*** Opening Input ***
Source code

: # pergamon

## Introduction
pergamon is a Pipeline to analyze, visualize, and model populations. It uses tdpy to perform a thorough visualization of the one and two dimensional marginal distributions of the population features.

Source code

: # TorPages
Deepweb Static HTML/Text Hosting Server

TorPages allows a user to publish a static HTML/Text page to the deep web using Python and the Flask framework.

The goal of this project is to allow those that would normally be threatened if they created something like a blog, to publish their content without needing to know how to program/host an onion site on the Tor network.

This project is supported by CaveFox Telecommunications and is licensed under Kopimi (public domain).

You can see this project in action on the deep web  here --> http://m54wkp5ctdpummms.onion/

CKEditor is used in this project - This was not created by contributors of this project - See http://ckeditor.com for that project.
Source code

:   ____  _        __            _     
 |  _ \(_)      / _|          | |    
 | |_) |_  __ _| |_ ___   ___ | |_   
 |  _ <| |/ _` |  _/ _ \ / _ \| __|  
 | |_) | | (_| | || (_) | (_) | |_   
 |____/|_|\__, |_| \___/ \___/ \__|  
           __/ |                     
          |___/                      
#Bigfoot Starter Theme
*** Closing Input ***
§ Problem statement: Write the lines out verbatim, from the one with "This project is supported" through the last line of the entries, and stop there.

§ Solved exercise:
This project is supported by CaveFox Telecommunications and is licensed under Kopimi (public domain).

You can see this project in action on the deep web  here --> http://m54wkp5ctdpummms.onion/

CKEditor is used in this project - This was not created by contributors of this project - See http://ckeditor.com for that project.
Source code

:   ____  _        __            _     
 |  _ \(_)      / _|          | |    
 | |_) |_  __ _| |_ ___   ___ | |_   
 |  _ <| |/ _` |  _/ _ \ / _ \| __|  
 | |_) | | (_| | || (_) | (_) | |_   
 |____/|_|\__, |_| \___/ \___/ \__|  
           __/ |                     
          |___/                      
#Bigfoot Starter Theme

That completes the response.